Directions
In the entries below, find every line holding the string "MotorB" and collect it.

Data entries
= = = = =

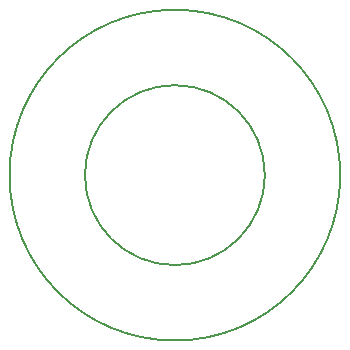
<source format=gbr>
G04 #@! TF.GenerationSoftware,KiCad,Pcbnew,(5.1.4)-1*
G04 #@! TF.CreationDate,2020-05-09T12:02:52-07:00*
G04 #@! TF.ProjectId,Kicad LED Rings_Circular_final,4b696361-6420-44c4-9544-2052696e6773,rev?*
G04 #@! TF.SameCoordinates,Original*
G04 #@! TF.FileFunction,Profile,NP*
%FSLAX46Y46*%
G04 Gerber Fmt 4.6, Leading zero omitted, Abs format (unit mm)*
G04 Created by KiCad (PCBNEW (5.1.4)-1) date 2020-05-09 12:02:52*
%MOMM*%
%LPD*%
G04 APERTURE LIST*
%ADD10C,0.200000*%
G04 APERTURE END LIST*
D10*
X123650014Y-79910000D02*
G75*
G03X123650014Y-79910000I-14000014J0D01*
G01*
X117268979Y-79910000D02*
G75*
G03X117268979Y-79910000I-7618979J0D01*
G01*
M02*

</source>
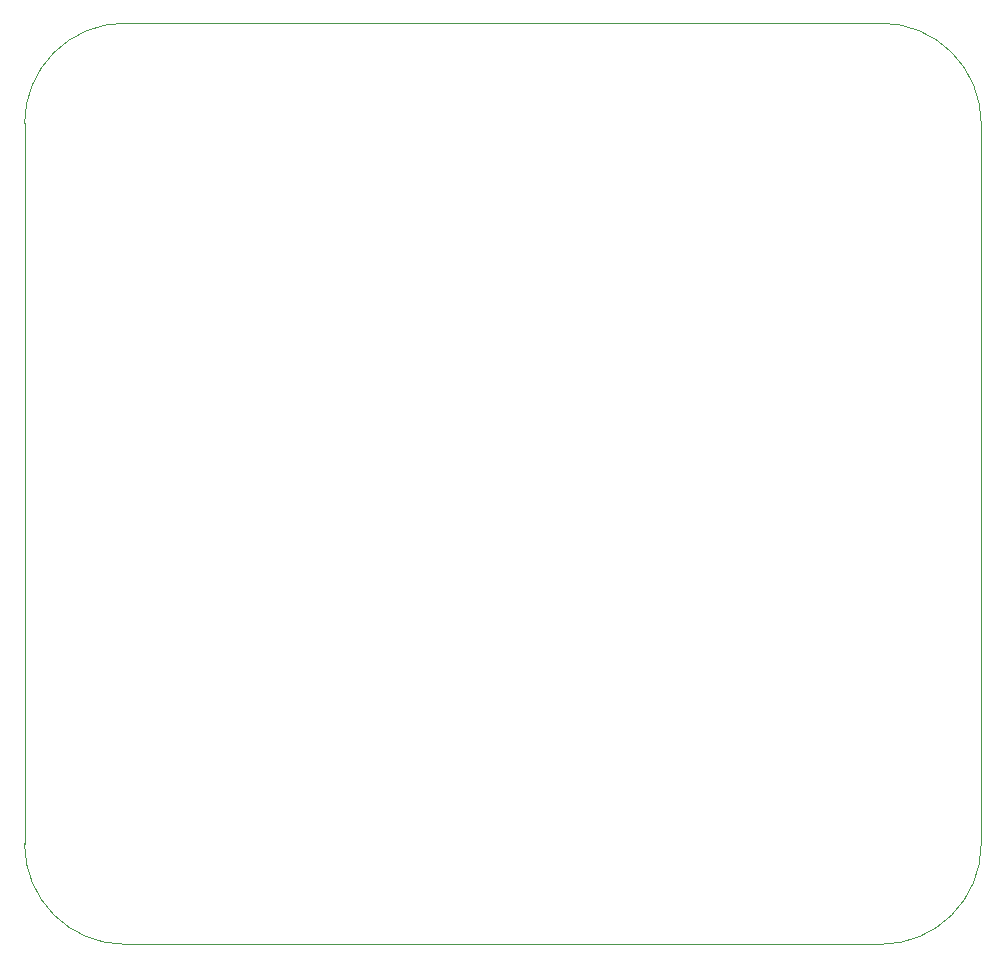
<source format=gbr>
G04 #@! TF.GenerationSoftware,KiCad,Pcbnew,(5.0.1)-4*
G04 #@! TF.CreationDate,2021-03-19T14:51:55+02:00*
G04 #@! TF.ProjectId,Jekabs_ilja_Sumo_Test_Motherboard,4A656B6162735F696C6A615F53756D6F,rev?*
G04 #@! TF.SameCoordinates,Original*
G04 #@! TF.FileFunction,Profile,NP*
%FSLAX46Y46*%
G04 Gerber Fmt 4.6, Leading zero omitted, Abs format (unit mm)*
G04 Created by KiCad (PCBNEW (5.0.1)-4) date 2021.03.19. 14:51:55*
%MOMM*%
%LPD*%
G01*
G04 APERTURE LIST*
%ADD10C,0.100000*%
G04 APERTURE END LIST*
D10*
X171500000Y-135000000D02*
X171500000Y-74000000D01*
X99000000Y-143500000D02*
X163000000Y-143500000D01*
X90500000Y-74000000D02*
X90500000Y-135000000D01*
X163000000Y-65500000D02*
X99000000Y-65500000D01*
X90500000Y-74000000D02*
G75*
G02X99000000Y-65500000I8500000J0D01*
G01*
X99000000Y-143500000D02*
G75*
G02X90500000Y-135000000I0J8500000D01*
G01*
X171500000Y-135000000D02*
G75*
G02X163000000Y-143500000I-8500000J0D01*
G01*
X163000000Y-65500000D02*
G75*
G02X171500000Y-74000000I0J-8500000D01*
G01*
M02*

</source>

= = = = =

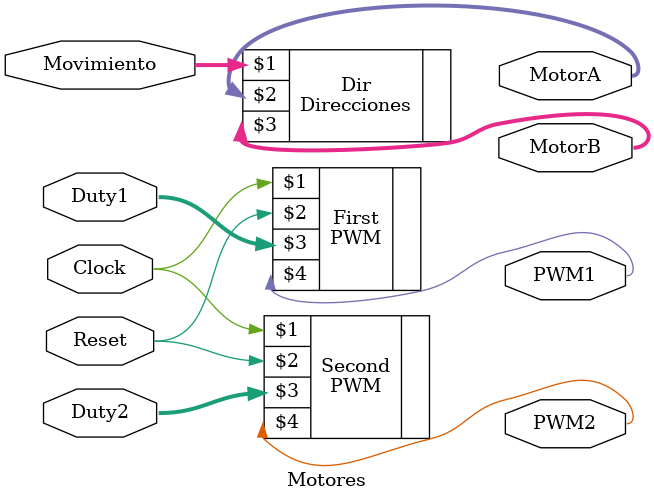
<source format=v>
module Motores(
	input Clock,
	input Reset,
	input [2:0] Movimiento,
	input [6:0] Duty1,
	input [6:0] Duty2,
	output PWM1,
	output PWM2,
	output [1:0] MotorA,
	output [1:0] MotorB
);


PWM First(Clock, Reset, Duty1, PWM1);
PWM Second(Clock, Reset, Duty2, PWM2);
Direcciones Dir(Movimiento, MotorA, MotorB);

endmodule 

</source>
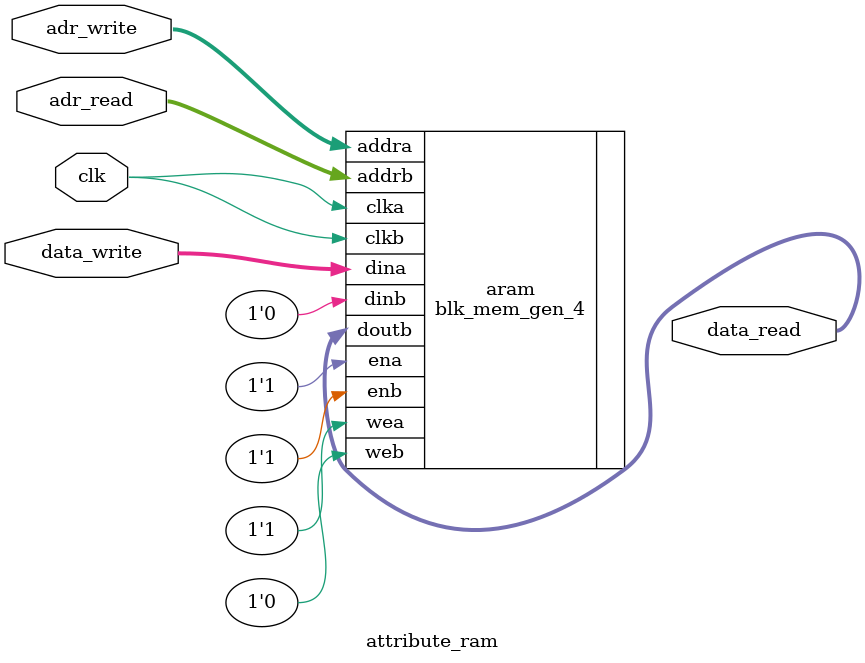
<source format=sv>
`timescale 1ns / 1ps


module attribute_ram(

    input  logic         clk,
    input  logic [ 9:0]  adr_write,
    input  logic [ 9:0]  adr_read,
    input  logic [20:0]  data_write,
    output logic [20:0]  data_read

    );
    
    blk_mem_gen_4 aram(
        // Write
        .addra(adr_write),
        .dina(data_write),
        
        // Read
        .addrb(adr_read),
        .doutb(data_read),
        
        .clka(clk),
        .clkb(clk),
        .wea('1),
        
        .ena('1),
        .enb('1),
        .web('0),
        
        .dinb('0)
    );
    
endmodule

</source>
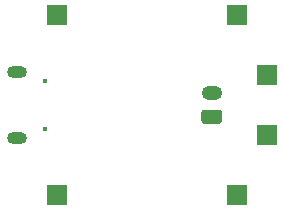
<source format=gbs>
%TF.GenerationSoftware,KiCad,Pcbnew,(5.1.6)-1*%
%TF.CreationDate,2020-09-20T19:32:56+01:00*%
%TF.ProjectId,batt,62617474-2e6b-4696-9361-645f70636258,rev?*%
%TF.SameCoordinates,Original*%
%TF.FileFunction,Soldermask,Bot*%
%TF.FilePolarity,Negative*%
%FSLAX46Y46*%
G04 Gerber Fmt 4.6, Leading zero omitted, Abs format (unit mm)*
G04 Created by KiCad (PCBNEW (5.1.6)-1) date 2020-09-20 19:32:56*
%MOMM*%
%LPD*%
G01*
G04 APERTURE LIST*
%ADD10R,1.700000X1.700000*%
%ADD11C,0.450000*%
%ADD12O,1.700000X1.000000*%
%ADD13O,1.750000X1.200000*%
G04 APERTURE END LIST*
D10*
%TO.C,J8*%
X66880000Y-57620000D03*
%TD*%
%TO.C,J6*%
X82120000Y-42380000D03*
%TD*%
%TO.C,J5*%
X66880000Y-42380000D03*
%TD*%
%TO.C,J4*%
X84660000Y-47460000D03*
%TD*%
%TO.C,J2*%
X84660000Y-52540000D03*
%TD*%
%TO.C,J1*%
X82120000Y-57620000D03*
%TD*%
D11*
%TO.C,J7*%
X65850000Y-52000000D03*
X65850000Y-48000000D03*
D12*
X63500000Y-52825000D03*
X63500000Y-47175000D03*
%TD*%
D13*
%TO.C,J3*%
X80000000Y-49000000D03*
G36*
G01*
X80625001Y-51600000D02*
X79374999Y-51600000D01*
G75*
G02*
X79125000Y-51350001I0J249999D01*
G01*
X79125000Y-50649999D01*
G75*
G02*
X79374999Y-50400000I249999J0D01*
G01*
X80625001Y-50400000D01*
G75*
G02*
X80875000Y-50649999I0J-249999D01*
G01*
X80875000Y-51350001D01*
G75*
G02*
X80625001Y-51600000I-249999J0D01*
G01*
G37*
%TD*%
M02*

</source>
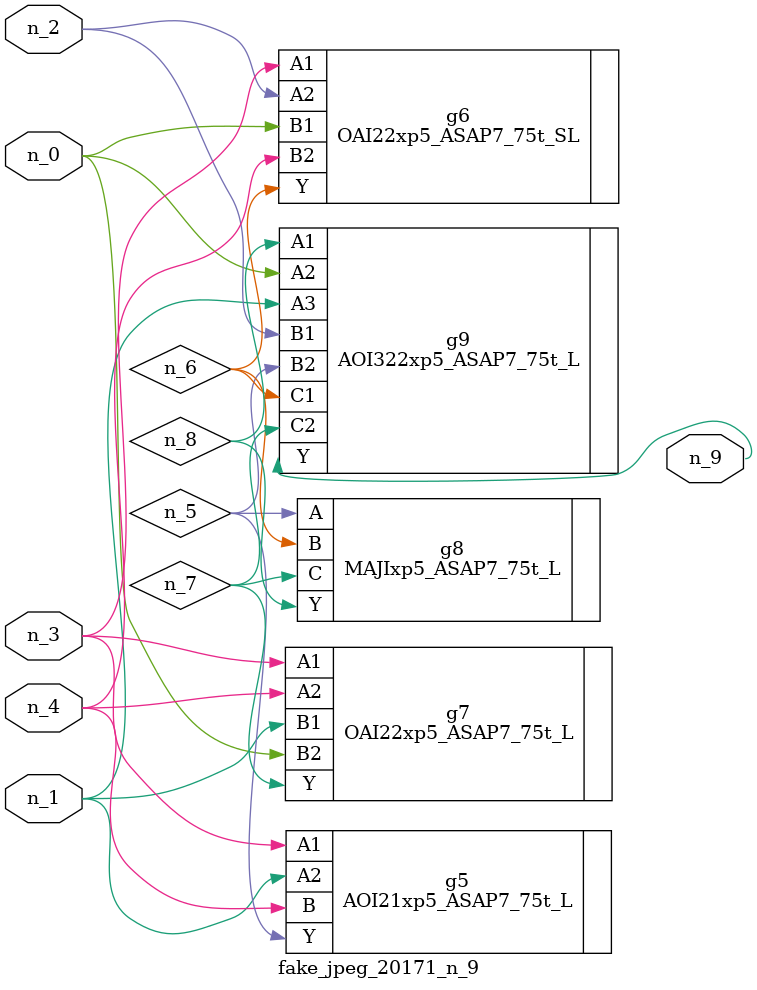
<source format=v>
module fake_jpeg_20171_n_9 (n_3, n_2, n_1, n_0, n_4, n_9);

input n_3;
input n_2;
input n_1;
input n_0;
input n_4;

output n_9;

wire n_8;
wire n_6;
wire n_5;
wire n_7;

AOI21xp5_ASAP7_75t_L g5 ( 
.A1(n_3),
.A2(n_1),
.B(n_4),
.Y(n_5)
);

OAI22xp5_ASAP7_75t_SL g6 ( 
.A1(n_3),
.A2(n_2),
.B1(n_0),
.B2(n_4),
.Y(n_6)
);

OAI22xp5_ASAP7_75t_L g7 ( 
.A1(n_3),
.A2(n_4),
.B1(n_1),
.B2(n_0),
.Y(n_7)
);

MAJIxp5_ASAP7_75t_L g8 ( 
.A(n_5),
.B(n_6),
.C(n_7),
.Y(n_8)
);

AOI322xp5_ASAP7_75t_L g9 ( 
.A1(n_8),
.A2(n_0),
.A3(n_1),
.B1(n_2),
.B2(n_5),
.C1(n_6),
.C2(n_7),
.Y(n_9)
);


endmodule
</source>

= = = = =

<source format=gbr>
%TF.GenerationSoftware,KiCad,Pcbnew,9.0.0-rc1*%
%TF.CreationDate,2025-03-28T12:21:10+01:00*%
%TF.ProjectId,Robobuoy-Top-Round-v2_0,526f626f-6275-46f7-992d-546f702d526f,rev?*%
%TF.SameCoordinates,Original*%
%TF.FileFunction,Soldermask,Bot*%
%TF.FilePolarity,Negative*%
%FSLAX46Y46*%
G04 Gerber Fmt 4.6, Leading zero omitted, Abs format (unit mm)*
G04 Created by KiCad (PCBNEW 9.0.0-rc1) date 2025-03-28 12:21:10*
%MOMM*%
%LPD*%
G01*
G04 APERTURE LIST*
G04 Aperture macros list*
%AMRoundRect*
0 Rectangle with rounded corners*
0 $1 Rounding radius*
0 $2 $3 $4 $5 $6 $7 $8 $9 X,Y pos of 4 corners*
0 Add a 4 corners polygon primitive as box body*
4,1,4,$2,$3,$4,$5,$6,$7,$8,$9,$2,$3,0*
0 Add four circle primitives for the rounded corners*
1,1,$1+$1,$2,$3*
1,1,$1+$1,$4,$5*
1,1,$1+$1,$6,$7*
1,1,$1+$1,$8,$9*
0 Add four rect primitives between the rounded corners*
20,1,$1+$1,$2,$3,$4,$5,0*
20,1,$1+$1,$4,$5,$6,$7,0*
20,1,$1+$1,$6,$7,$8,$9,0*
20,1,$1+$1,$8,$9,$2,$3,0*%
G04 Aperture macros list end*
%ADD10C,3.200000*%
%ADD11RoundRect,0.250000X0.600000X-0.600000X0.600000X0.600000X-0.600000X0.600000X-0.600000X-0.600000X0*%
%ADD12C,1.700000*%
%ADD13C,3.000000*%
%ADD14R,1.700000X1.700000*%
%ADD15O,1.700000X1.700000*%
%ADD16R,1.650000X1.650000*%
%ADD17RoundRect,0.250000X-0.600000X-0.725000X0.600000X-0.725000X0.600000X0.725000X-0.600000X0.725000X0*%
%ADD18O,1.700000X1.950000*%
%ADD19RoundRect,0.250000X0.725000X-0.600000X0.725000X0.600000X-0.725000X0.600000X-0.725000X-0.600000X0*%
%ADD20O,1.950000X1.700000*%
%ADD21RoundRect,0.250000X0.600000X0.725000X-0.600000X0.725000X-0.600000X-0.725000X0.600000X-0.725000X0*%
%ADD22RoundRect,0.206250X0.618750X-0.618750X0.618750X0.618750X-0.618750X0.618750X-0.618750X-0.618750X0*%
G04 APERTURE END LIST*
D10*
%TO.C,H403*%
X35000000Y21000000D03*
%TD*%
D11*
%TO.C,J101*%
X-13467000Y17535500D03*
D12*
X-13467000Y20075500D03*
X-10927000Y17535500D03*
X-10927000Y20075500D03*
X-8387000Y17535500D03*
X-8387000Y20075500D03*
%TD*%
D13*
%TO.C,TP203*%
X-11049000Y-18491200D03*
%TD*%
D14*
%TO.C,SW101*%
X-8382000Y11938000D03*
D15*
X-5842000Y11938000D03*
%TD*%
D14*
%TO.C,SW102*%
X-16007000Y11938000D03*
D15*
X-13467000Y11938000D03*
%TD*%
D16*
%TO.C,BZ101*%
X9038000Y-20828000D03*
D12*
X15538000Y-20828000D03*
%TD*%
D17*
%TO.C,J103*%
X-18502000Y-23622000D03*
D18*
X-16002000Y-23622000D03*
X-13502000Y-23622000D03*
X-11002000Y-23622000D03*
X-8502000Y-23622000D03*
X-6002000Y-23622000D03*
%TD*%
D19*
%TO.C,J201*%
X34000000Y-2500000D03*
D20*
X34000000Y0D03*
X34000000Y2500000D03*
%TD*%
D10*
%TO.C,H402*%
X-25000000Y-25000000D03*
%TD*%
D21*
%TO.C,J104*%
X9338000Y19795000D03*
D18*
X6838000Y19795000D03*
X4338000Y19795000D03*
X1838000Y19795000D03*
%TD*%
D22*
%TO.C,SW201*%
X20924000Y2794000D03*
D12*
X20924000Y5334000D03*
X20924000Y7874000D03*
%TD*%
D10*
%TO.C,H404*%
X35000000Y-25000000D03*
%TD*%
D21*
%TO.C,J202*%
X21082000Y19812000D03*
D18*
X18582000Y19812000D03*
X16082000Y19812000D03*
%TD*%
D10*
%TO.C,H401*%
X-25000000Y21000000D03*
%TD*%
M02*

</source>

= = = = =

The completed task
	output [1:0] MotorB
Direcciones Dir(Movimiento, MotorA, MotorB);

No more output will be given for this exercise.